:: TEXTE DE LA PAGE ::

Le Défenseur des droits est chargé par l’article 71 de la Constitution de veiller au respect des droits et des libertés. A la suite d’une forte augmentation des réclamations qui lui sont adressées en matière de défense des droits des personnes malades étrangères, il dresse, dans un nouveau rapport « Personnes malades étrangères : des droits fragilisés, des protections à renforcer », un bilan de son action et présente ses recommandations.
Les constats formulés par le Défenseur des droits dans son rapport de 2016 sur les droits fondamentaux des étrangers en France restent plus que jamais d’actualité trois ans après, alors que des réformes législatives ont introduit de nouveaux obstacles, année après année, à l’accès aux droits des personnes malades étrangères.
Le Défenseur des droits souligne tout d’abord que les statistiques et chiffres officiels vont à l’encontre des idées reçues selon lesquelles le système de santé français serait à l’origine d’un « appel d’air ».
Sur 225 500 titres de séjour délivrés à l’issue d’une première demande en 2018, 4310 l’étaient pour raisons médicales (moins de 2%). Moins de 1% des dossiers présentés aux médecins de l’Office français de l’Immigration et de l’Intégration (OFII) en vue de l’obtention d’un titre de séjour pour soins sont concernés par la fraude. Et pourtant, la perception erronée persiste, rendant plus difficile l’exercice légitime des droits des personnes malades étrangères.
L’accès à la protection maladie n’est toujours pas le même pour tous et toutes, exposant plus fortement les personnes étrangères aux refus de soins. A cet égard, la réforme de l’Assurance maladie dite « PUMa » a conduit à une régression des droits des étrangers en situation régulière tandis que les étrangers en situation irrégulière demeurent exclus du système de protection universelle. En dépit de la moindre protection qu’elle confère, l’AME fait l’objet d’attaques régulières. Or, si le besoin de soins constitue un motif migratoire relativement mineur, la prise en charge des frais de santé de toute personne résidant sur le territoire s’impose en revanche tant au regard du respect des droits fondamentaux que d’un point de vue épidémiologique. Elle est un enjeu majeur de santé publique.

:::
:: DONNÉES FOURNIES ::

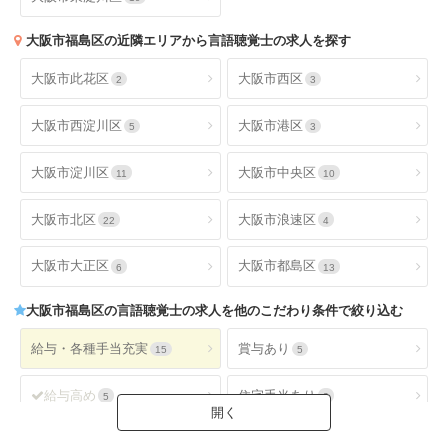
大阪市福島区
の近隣エリアから言語聴覚士の求人を探す
大阪市此花区
大阪市西区
2
3
大阪市西淀川区
大阪市港区
5
3
大阪市淀川区
大阪市中央区
11
10
大阪市北区
大阪市浪速区
22
4
大阪市大正区
大阪市都島区
6
13
大阪市福島区
の言語聴覚士の求人を他のこだわり条件で絞り込む
給与・各種手当充実
賞与あり
15
5
給与高め
住宅手当あり
5
2
扶養手当あり
交通費手当あり
3
15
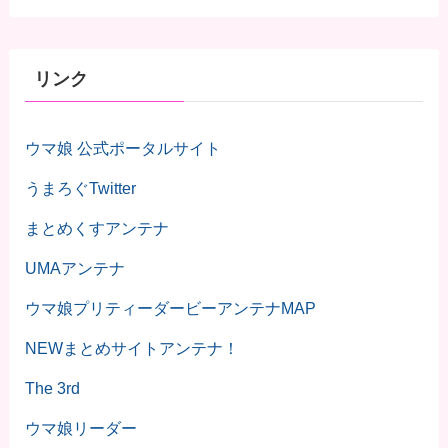
リンク
ウマ娘 公式ポータルサイト
うまろぐTwitter
まとめくすアンテナ
UMAアンテナ
ウマ娘プリティーダービーアンテナMAP
NEWまとめサイトアンテナ！
The 3rd
ウマ娘リーダー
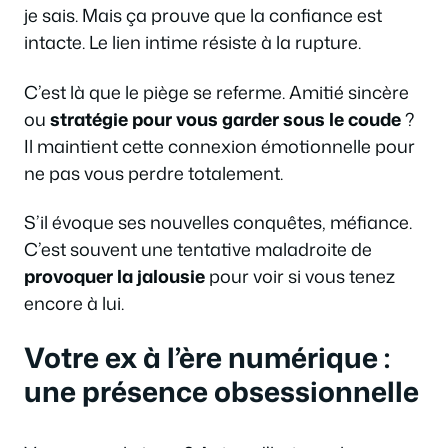
je sais. Mais ça prouve que la confiance est
intacte. Le lien intime résiste à la rupture.
C’est là que le piège se referme. Amitié sincère
ou
stratégie pour vous garder sous le coude
?
Il maintient cette connexion émotionnelle pour
ne pas vous perdre totalement.
S’il évoque ses nouvelles conquêtes, méfiance.
C’est souvent une tentative maladroite de
provoquer la jalousie
pour voir si vous tenez
encore à lui.
Votre ex à l’ère numérique :
une présence obsessionnelle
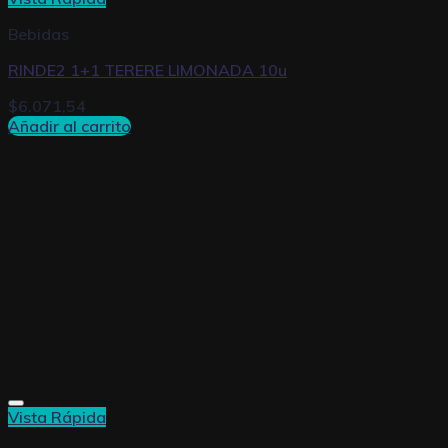
Bebidas
RINDE2 1+1 TERERE LIMONADA 10u
$
6.071,54
Añadir al carrito
Vista Rápida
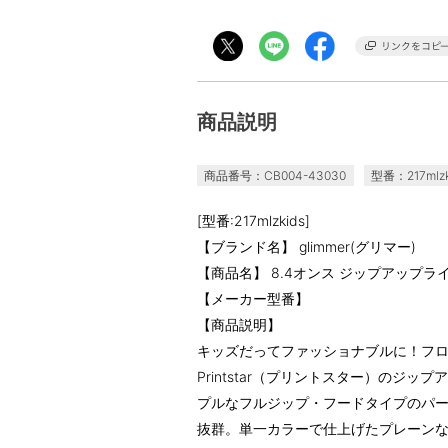
商品説明
商品番号：CB004-43030
型番：217mlzk
[型番:217mlzkids]
【ブランド名】 glimmer(グリマー)
【商品名】 8.4オンス ジップアップラ
【メーカー型番】
【商品説明】
キッズだってファッショナブルに！フ
Printstar（プリントスター）のジ
プルなフルジップ・フードタイプのパ
抜群。単一カラーで仕上げたプレーン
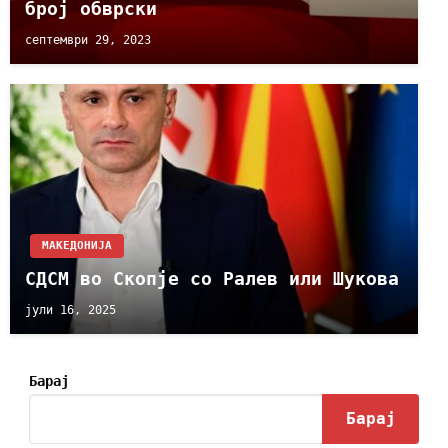
број обврски
септември 29, 2023
МАКЕДОНИЈА
СДСМ во Скопје со Ралев или Шукова
јули 16, 2025
Барај
Барај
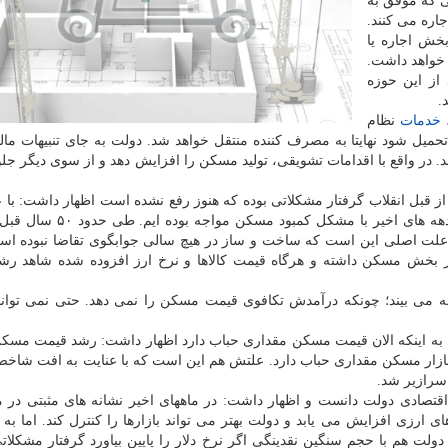
ی که موفق به
جاره می کنند.
بخش اجاره یا
 خواهد داشت.
از این حوزه
.
،
خدمات
نظام
حمیل شود نهایتا به مصرف کننده منتقل خواهد شد. دولت به جای تنبیهات مالیا
 در واقع با اقدامات تشویقی، تولید مسکن را افزایش دهد و از سوی دیگر جل
 قبل انقلاب گرفتار مشکلاتی بوده که هنوز رفع نشده است اظهار داشت: با ع
رشد روز افزون مهاجرت به شهرهای بزرگ همواره طی دهه های اخیر با مشک
علت اصلی این است که ساخت و ساز در هیچ سالی جوابگوی تقاضا نبوده اس
 در بخش مسکن داشته و هرگاه قیمت کالاها و نرخ ارز افزوده شده شاهد ر
می بیند؛ چونکه درآمدش تکافوی قیمت مسکن را نمی دهد. حتی نمی تواند 
ره به اینکه الان قیمت مسکن مقداری حباب دارد اظهار داشت: رشد قیمت مسک
د بازار مسکن مقداری حباب دارد. علتش هم این است که با عنایت به افت شا
 سرازیر شد.
تصادی دولت دانست و اظهار داشت: در ماههای اخیر نشانه های مثبتی در 
 ارزی افزایش می یابد و دولت بهتر می تواند بازارها را کنترل کند. اما به
ینتر نخواهد رفت. دولت هم با حجم سنگین نقدینگی اگر نرخ دلار را پایین بیاورد گرفتار مشکل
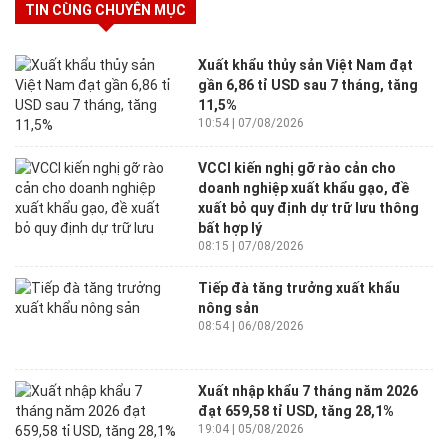
TIN CÙNG CHUYÊN MỤC
Xuất khẩu thủy sản Việt Nam đạt
gần 6,86 tỉ USD sau 7 tháng, tăng
11,5%
10:54 | 07/08/2026
VCCI kiến nghị gỡ rào cản cho
doanh nghiệp xuất khẩu gạo, đề
xuất bỏ quy định dự trữ lưu thông
bất hợp lý
08:15 | 07/08/2026
Tiếp đà tăng trưởng xuất khẩu
nông sản
08:54 | 06/08/2026
Xuất nhập khẩu 7 tháng năm 2026
đạt 659,58 tỉ USD, tăng 28,1%
19:04 | 05/08/2026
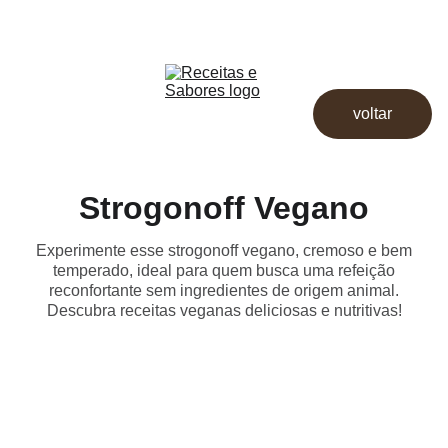
Receitas & Sabores
Início
Receitas
voltar
Destaques
Dicas
Loja
Strogonoff Vegano
Experimente esse strogonoff vegano, cremoso e bem
temperado, ideal para quem busca uma refeição
reconfortante sem ingredientes de origem animal.
Descubra receitas veganas deliciosas e nutritivas!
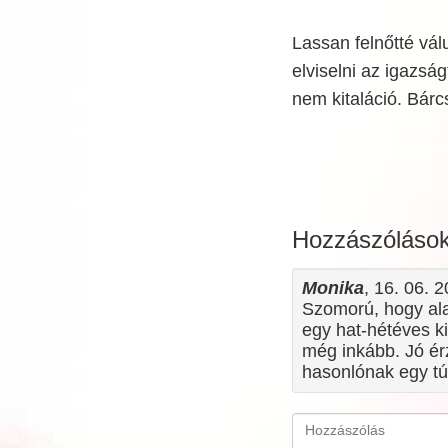
Lassan felnőtté vá
elviselni az igazsá
nem kitaláció. Bárcs
Hozzászóláso
Monika
, 16. 06. 
Szomorú, hogy alap
egy hat-hétéves ki
még inkább. Jó é
hasonlónak egy túl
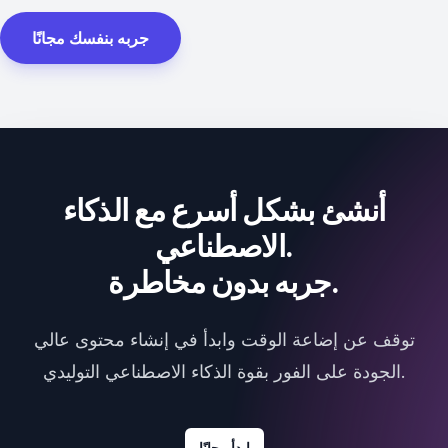
جربه بنفسك مجانًا
أنشئ بشكل أسرع مع الذكاء
الاصطناعي.
جربه بدون مخاطرة.
توقف عن إضاعة الوقت وابدأ في إنشاء محتوى عالي
الجودة على الفور بقوة الذكاء الاصطناعي التوليدي.
ابدأ مجانًا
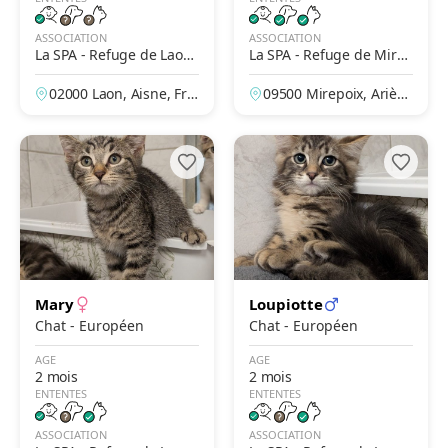
ASSOCIATION
ASSOCIATION
La SPA - Refuge de Laon
La SPA - Refuge de Mire
– Des Prés de Longuevall
poix – Le Clergue
02000 Laon, Aisne, Fra
09500 Mirepoix, Arièg
e
nce
e, France
Mary
Loupiotte
Chat - Européen
Chat - Européen
AGE
AGE
2 mois
2 mois
ENTENTES
ENTENTES
ASSOCIATION
ASSOCIATION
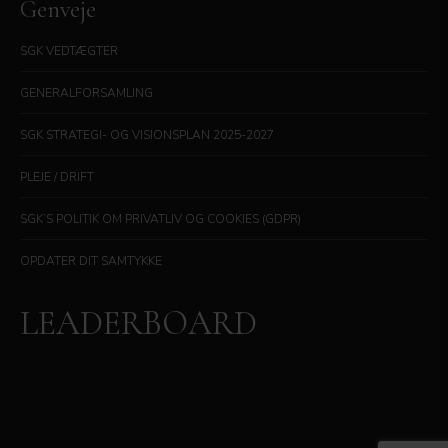
Genveje
SGK VEDTÆGTER
GENERALFORSAMLING
SGK STRATEGI- OG VISIONSPLAN 2025-2027
PLEJE / DRIFT
SGK’S POLITIK OM PRIVATLIV OG COOKIES (GDPR)
OPDATER DIT SAMTYKKE
LEADERBOARD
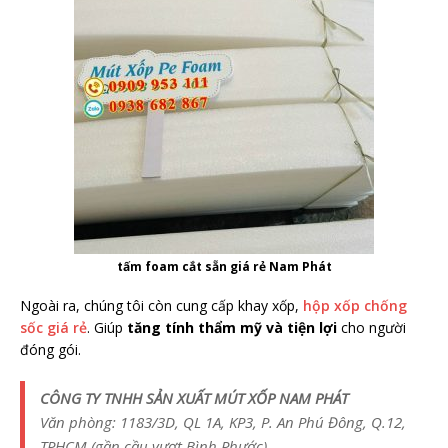
tấm foam cắt sẵn giá rẻ Nam Phát
Ngoài ra, chúng tôi còn cung cấp khay xốp,
hộp xốp chống
sốc giá rẻ
. Giúp
tăng tính thẩm mỹ và tiện lợi
cho người
đóng gói.
CÔNG TY TNHH SẢN XUẤT MÚT XỐP NAM PHÁT
Văn phòng: 1183/3D, QL 1A, KP3, P. An Phú Đông, Q.12,
TPHCM (gần cầu vượt Bình Phước)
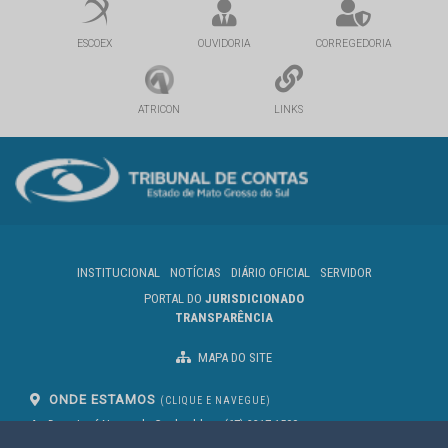
ESCOEX
OUVIDORIA
CORREGEDORIA
ATRICON
LINKS
INSTITUCIONAL
NOTÍCIAS
DIÁRIO OFICIAL
SERVIDOR
PORTAL DO
JURISDICIONADO
TRANSPARÊNCIA
MAPA DO SITE
ONDE ESTAMOS
(CLIQUE E NAVEGUE)
Av. Des. José Nunes da Cunha, bloco
(67) 3317-1500
29
Seg à Sex das 07 as 13h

:::

Reproduisez à l'identique le passage du texte sur les personnes malades étrangères compris entre « Les constats formulés » et « aux droits des personnes malades étrangères. », ces deux expressions incluses.

» ESPACE DE RÉPONSE:
Les constats formulés par le Défenseur des droits dans son rapport de 2016 sur les droits fondamentaux des étrangers en France restent plus que jamais d’actualité trois ans après, alors que des réformes législatives ont introduit de nouveaux obstacles, année après année, à l’accès aux droits des personnes malades étrangères.